South Africa is set to lift a long-standing ban on shale gas exploration this month. The ban which was imposed in 2011 stopped the regulator from processing new applications for reconnaissance permits, as well as exploration and production rights.
According to the country’s environmental minister the lifting of the ban is following the finalization of the shale gas regulation framework. The earlier implementation of the ban was owing to a public outcry and court action by environmental campaigners concerned about the impact of hydraulic fracking in the ecologically sensitive Karoo region.
“Once those regulations are gazetted, I lift the moratorium,” Minister of Mineral and Petroleum Resources Gwede Mantashe told Reuters. “The economy needs a growth trigger and oil and gas are those triggers.”
The regulations on shale gas will provide a framework to control environmental and safety concerns, including water challenges, associated with fracking in the semi-arid Karoo region.
South Africa, the continent’s most advanced economy, relies on piped gas from Mozambique to supply industrial users and needs new supplies as those fields are depleted.

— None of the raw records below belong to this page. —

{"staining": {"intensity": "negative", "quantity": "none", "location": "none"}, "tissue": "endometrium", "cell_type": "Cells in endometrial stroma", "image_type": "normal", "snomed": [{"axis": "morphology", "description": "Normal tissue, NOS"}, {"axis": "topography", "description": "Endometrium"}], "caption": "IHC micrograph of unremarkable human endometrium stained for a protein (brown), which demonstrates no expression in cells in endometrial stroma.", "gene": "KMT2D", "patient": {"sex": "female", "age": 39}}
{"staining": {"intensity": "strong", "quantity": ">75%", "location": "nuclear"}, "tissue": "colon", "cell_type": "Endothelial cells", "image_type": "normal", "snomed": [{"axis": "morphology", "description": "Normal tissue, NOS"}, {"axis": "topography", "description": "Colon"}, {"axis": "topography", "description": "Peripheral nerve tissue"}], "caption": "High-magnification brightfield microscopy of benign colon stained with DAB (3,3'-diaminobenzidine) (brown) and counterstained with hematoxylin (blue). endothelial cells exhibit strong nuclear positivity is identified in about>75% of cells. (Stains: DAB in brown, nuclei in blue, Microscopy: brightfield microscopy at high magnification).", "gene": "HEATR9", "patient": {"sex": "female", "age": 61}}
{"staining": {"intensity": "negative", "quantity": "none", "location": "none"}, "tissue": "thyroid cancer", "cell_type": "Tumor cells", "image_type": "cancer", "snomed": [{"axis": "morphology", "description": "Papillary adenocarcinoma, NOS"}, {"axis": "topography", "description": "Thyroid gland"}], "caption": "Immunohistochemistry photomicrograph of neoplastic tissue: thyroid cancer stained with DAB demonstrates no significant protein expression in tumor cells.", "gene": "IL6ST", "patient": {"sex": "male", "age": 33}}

The country’s first liquefied natural gas import terminal is being developed at Richards Bay.
The Petroleum Agency of South Africa estimates the Karoo Basin holds around 209 trillion cubic feet of technically recoverable shale gas resources.However, a 2017 study by geologists at University of Johannesburg said the amount ranged between 13 tcf and 390 tcf and was probably close to the lower end of that range.